As a bonus, they'll get a result that looks likely.

ertgbnm · 2024-07-02T12:43:48 1719924228

This may be the type of thing that LLMs are currently the worst at. I'm not surprised at all.

infecto · 2024-07-02T12:18:13 1719922693

This is definitely not a strength for multi-modal LLM. Multi-modal capabilities are still too flaky especially when looking at a page of a PDF which can have multiple areas of focus.

pmarreck · 2024-07-02T13:04:46 1719925486

I would fully expect an LLM to not get natively good at this but to know how to reach out to another tool in order to get good at this

downboots · 2024-07-03T07:35:38 1719992138

Maybe this could be used to generate PDFs using LaTeX and use the diff as a distance metric to optimize.

Levitating · 2024-07-02T10:08:38 1719914918

No screenshots?

colddevil · 2024-07-02T10:13:23 1719915203

Here is one: https://vslavik.github.io/diff-pdf/

Tryk · 2024-07-02T13:10:32 1719925832

Can anyone explain how to interpret that screenshot?

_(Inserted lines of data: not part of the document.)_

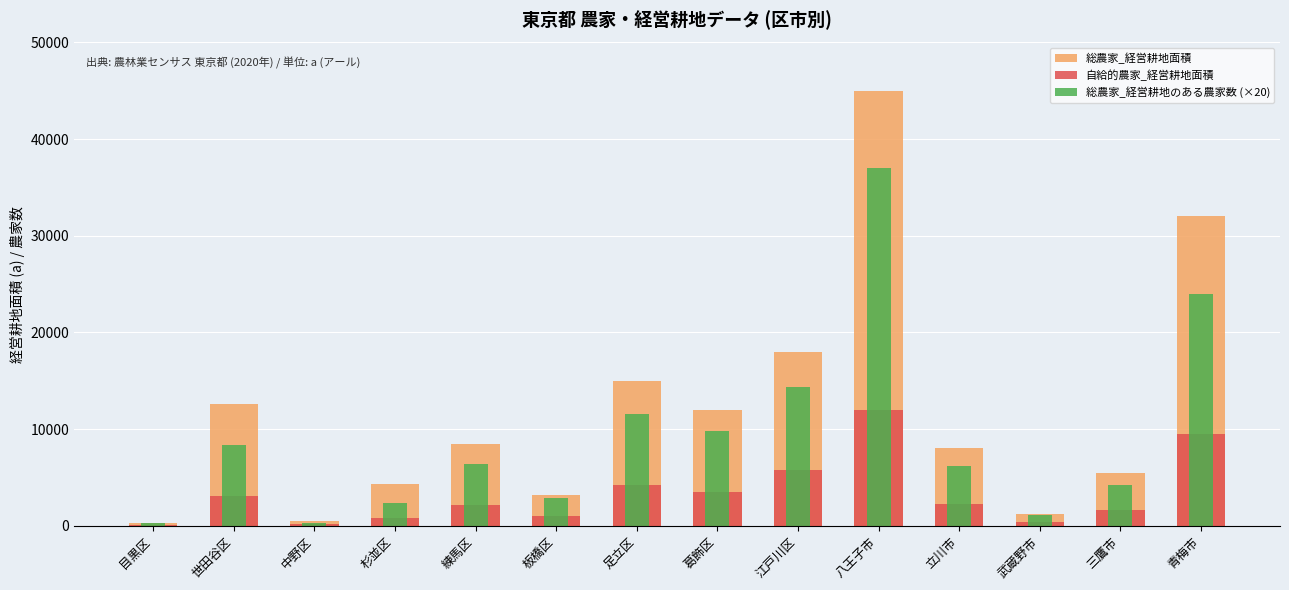

What is the label of the 5th bar from the right?

八王子市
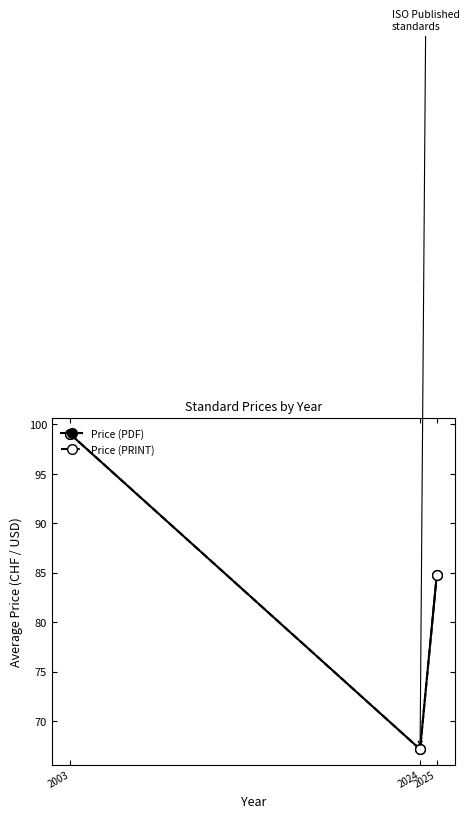

Does the chart have visible grid lines?

No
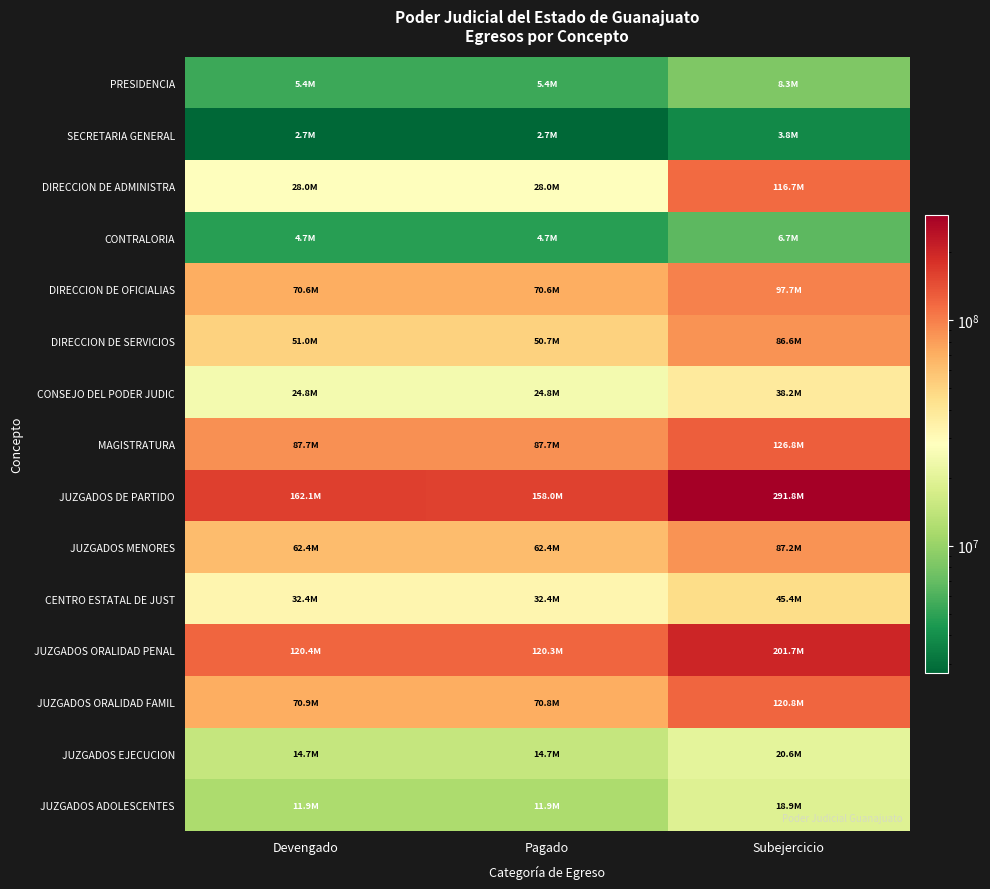

Which series has the largest total across all categories?

JUZGADOS DE PARTIDO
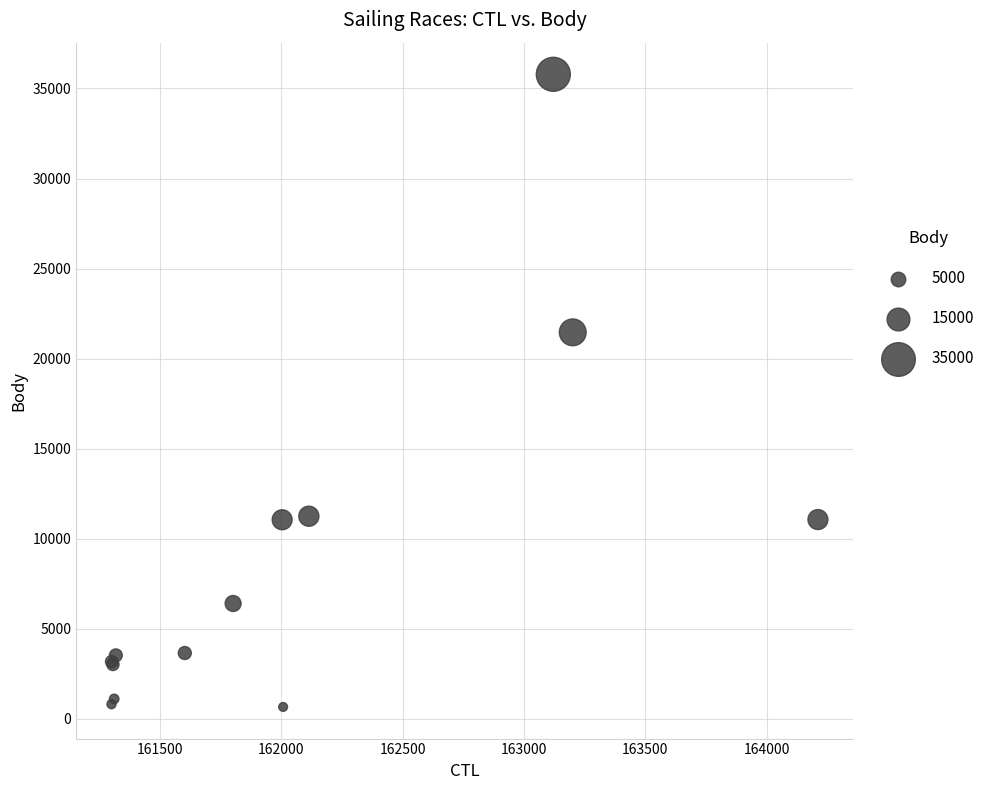

What Y value in the scatter plot is closest to 18219?

21457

It just looks like a very blurry text to me.

pimlottc · 2024-07-02T13:16:11 1719926171

It's showing you both PDFs overlaid on each other. The main window looks blurry because the main text has shifted vertically slightly. The regions that have changes are highlighted in the thumbnails on the left.

I agree it's not the best initial example to demonstrate the tool, but it does show how it can be used to detect even minor spacing changes.

ska · 2024-07-02T13:59:39 1719928779

If it was sharp, they would be identical. The “blurriness” is doubling, where the lines are not quite aligned. Red text there show you content that is in one and not the other.